Excerpted text section start
Lisa originally put her sickness down to her pregnancy and was delivered a devastating blow when she went for a scan.
“I remember the nurse’s exact words ‘Can you just wait there? I need you to speak to somebody?’ ‘That’s fine,’ I replied, but it wasn’t fine because I thought there was something wrong with the baby. My head was spinning.
“The person that came to see me straight away was an Oncologist she said ‘We have found something and we can tell that it’s a tumour.’ They wanted to cut it out and give me treatment but I said “as soon as you open me up I’m a goner.” They gave me three months to live at Christmas and I am still going. I will fight the fight, I am going down hardcore because I know for a fact if I’d had chemo I would have gone by now. I would have laid vegetating in bed.
“I have bad days and good days. It hurts me to know I am poorly but I am trying to ignore it, but it gets to me more when I am on my own.
“I have got numbers written down on the fridge in case I am alone with the kids. Keeley knows how to use the phone and I have trained her how to react if mummy collapses. She is really good, always offering to help, like putting the clothes in the washer and asking if she can help me.
“When my mum died my brother Andrew was seven like Keeley but he can’t remember much about mum but I know if I died tomorrow Keeley would never forget me. I spend a lot of time with her and have built so many memories together.
“I have accepted that it’s going to happen but I am going to live each day as it comes and go down hardcore like I told you. I will carry on drinking, I will carry on smoking, no-one is going to tell me what to do. I just want to spend time with my loved ones really, that is the most precious thing for me. I have planned things, financially and even planned my own funeral.
“I have written individual letters for everyone with songs too. My mum, she dropped down dead and none of us got a letter and I don’t think at the time there were that many Christmas presents from her left even though it was the 20th December that she died. That might have been because she had been ill and complaining of headaches days before her collapse. I went with her to the doctors and they wouldn’t even give her any headache pills, they just told her to sleep.
“Even now to this day if I get a headache I panic. I had this fear of death and worried I would die before I was 29 because that was the age my mum died.
“I came back to Bradford to be with my partner Paul and I like being back in Bradford because I feel close to mum and I can visit her grave where her ashes are at Scholemoor Cemetery.
“I feel blessed having Paul. I love Paul but I have told him if he finds anyone else after I am gone I will come back haunt the bastard!
“My mum wasn’t feisty, she was quite soft and timid. She was an observer and I’m the same. I don’t judge a book by its cover. “I have always cried on mum’s birthday and around Christmas on her memorial days. She has been dead 27 years and she is still in my head and my heart. I can still hear her voice sometimes.
Lisa leans back laughing and tells me, “The last words she spoke to me were ‘**** off, I am skint,’ when I asked her for 10 pence for a Woppa bar!”
“I have some comfort in that mum’s eyes were given up for transplant and Grandma got a letter thanking her for the gift of sight from the mother of the girl that got them.
“There are so many times and not just with this illness, that I have wanted my mum, when my kids were born, when I got married and they were always the hardest days, but I always took a photograph of her with me. I was the same with my grandma when she died because when mum died Gran became my mum. Gran was the voice that kept everyone together.
“Sometimes I feel a presence at the side of my bed. I have told Paul whoever it is coming to the bed better **** off because at the time that I feel it, I think is this it? Is this when I am going? But I haven’t had that for a good few weeks now luckily. I think I will end up stuck in between worlds between heaven and hell!
“At the minute I am positive and cracking on, and that is why I am off to get a beer now. It’s dinnertime, do you want one?”
Excerpted text section end
Entries supplied section start
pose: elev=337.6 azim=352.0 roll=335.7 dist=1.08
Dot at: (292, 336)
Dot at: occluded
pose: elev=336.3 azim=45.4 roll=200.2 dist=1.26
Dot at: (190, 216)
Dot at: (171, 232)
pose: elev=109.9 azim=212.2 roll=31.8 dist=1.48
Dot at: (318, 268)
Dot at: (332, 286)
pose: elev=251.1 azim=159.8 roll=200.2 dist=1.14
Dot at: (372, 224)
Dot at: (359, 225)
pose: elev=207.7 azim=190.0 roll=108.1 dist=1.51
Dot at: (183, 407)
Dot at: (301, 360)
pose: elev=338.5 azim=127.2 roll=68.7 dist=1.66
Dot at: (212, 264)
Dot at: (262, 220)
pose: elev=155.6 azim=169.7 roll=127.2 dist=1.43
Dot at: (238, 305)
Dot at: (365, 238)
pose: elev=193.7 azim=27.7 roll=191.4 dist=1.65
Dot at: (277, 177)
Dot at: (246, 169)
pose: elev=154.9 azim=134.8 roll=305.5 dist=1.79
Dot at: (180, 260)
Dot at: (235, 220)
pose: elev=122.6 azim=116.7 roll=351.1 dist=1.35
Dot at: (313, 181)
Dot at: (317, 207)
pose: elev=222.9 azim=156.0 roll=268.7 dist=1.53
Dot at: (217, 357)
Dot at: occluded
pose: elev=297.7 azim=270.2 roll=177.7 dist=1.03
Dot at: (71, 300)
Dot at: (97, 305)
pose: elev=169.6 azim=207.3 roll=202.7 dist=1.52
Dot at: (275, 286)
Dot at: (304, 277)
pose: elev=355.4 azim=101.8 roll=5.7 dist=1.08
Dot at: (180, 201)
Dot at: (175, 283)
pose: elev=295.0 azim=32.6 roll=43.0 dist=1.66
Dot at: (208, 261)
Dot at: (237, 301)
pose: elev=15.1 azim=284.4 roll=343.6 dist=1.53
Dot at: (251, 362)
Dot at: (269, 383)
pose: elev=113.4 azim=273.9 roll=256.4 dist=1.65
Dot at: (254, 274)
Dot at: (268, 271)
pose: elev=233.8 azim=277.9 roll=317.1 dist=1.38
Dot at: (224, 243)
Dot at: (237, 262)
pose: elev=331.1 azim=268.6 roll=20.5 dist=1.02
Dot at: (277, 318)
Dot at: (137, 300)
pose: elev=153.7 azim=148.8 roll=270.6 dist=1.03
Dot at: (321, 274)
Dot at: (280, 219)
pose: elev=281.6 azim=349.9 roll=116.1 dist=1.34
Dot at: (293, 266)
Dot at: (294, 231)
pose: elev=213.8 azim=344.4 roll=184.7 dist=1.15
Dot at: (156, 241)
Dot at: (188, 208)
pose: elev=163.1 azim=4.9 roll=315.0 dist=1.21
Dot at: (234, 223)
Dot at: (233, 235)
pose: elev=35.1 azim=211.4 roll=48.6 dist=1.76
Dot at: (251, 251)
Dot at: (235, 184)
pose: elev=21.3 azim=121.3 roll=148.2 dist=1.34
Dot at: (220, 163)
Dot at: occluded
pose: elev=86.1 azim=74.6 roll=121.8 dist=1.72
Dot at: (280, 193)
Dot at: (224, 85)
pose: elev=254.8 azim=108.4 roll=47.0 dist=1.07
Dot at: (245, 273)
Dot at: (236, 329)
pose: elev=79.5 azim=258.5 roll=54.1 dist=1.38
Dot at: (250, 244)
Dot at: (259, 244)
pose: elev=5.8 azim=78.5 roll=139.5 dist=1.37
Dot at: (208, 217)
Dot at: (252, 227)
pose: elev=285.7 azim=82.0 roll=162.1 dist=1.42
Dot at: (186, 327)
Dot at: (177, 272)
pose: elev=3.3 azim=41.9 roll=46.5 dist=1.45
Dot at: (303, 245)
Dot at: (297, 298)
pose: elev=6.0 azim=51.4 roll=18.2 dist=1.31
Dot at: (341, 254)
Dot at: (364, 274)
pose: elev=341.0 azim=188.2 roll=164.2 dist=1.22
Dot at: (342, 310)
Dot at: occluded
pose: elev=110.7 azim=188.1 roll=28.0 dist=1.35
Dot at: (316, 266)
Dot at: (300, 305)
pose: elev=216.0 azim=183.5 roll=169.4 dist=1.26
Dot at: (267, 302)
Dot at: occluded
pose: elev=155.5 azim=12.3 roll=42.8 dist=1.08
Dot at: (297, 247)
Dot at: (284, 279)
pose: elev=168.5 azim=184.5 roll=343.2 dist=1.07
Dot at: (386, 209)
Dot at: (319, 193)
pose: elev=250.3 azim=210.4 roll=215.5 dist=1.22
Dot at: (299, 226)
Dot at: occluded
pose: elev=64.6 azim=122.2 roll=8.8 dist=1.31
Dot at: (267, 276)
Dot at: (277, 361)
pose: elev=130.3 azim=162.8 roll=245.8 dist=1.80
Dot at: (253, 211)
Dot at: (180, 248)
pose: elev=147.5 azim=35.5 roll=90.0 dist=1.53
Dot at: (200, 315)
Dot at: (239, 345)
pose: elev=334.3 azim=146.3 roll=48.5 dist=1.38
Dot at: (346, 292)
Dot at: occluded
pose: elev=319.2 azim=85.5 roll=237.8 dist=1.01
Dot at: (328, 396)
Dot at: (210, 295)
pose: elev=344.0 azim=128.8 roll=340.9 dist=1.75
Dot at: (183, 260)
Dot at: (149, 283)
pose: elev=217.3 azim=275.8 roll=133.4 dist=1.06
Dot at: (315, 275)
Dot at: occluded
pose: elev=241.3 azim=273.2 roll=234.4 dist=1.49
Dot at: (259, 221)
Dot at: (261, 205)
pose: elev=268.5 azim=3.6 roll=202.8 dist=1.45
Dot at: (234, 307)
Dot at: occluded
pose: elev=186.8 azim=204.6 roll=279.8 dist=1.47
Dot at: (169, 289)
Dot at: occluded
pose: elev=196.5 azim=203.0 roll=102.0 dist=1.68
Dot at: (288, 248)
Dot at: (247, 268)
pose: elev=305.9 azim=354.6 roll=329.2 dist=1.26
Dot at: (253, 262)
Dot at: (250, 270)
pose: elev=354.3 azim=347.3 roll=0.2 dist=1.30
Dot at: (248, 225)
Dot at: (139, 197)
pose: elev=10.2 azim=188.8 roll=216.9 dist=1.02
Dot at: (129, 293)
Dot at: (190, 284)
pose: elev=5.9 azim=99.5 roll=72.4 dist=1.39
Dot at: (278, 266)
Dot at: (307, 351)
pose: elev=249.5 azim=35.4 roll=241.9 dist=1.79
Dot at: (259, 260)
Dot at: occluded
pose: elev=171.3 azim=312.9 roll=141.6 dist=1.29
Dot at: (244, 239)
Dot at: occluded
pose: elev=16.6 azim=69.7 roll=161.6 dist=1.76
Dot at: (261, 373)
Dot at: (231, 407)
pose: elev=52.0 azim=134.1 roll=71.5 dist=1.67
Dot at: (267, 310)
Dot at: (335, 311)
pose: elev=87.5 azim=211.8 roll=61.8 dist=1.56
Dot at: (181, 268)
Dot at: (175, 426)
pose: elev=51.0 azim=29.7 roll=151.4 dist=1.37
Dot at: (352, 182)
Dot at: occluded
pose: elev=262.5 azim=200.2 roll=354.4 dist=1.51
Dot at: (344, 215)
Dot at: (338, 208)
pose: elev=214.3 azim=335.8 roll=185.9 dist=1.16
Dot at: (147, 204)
Entries supplied section end
> **What you will do**
(A) Please copy Lisa's account word for word, the stretch from "Lisa originally put" through "head was spinning.".
(B) Name every person who is mentioned by first name in Lisa's account.

> **Solutions per task**
(A)
Lisa originally put her sickness down to her pregnancy and was delivered a devastating blow when she went for a scan.
“I remember the nurse’s exact words ‘Can you just wait there? I need you to speak to somebody?’ ‘That’s fine,’ I replied, but it wasn’t fine because I thought there was something wrong with the baby. My head was spinning.

(B) Lisa, Keeley, Andrew, Paul